Saturday, June 13, 2009

Wishful thinking from Tehran

While election fraud is possible, the most likely explanation of Ahmadinejad's victory at this point is that over his four years in office he has cultivated a huge base of support among Iran's rural and lower class population. In addition, he presented himself towards the end of the campaign as a candidate willing to oppose Iran's notoriously corrupt old-guard clerical power structure, seemingly at some risk to himself. An article in the Guardian by Abbas Barzegar gives an inside view:

I have been in Iran for exactly one week covering the 2009 Iranian election carnival. Since I arrived, few here doubted that the incumbent firebrand President Mahmoud Ahmedinejad would win. My airport cab driver reminded me that the president had visited every province twice in the last four years – "Iran isn't Tehran," he said. Even when I asked Mousavi supporters if their man could really carry more than capital, their responses were filled with an Obamasque provisional optimism – "Yes we can", "I hope so", "If you vote." So the question occupying the international media, "How did Mousavi lose?" seems to be less a problem of the Iranian election commission and more a matter of bad perception rooted in the stubborn refusal to understand the role of religion in Iran.

... ... ...

Perhaps from the start Mousavi was destined to fail as he hoped to combine the articulate energies of the liberal upper class with the business interests of the bazaar merchants. The Facebook campaigns and text-messaging were perfectly irrelevant for the rural and working classes who struggle to make a day's ends meet, much less have the time to review the week's blogs in an internet cafe. Although Mousavi tried to appeal to such classes by addressing the problems of inflation and poverty, they voted otherwise.

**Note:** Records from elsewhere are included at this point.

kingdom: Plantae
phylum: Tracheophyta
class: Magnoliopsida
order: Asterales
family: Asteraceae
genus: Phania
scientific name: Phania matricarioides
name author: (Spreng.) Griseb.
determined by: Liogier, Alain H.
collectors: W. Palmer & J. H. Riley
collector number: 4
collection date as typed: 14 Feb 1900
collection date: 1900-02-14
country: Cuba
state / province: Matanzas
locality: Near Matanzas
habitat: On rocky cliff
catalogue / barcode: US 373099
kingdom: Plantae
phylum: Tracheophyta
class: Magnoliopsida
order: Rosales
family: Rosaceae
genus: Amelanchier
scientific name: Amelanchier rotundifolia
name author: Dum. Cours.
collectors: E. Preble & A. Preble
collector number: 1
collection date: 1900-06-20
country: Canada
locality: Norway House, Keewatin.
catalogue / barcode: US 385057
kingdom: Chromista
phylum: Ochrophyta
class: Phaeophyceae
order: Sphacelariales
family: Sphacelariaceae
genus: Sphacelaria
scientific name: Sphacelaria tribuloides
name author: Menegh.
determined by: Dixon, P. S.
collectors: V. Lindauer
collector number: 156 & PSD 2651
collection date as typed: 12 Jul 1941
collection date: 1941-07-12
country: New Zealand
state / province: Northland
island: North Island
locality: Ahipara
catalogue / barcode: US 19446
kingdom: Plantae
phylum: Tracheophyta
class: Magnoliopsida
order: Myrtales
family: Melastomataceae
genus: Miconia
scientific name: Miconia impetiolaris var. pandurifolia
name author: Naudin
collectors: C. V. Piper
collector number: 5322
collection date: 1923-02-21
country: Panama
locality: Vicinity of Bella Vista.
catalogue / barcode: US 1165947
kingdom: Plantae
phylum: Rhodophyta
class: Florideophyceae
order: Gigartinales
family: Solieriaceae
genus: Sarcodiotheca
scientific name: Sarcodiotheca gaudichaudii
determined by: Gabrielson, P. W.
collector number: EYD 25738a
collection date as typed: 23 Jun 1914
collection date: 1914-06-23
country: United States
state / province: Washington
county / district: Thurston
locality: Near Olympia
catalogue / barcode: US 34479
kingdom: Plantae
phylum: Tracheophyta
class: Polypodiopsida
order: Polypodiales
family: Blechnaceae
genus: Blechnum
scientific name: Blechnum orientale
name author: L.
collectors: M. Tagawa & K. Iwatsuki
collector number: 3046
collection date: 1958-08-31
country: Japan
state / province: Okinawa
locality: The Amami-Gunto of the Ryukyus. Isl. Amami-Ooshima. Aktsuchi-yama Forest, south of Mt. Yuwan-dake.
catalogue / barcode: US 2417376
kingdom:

I had hoped Mousavi would win. That would have made it a lot easier for tensions between Iran and the US to dissipate. It looks like that was not the primary concern of Iran's voters on Friday. Quite possibly the reason the candidate who clearly would have made Iran's foreign policy objectives easier to reach was not elected is because most Iranian people does not feel threatened by the US or Israel right now, and so felt free to focus on domestic issues. That is their right and they are to be congratulated for exercising it.

Mousavi never posed a threat to Iran's nuclear program or to the legitimacy of Iran's Supreme Leader. If there was to be a monumental fraud, who would orchestrate it and why? Iran's power brokers behind the scenes oppose Ahmadinejad, famously so in that Akbar Rafsanjani, current chair of Iran's Assembly of Experts, actually wrote an open letter to Iran's Supreme Leader asking him to restrain Ahmadinejad.

Westerners are shocked and disappointed by this election, but Iran's voters have every right to shock and disappoint Westerners.

2 comments:

Anonymous said...

I assume that U.S. voters had the right to shock and disappoint the rest of the world in 2004 as well.

- Inkan1969

Arnold Evans said...

Of course.

Nobody ever claimed US voters did not have that right.

Iranian voters are as free to vote based on their own concerns as US voters.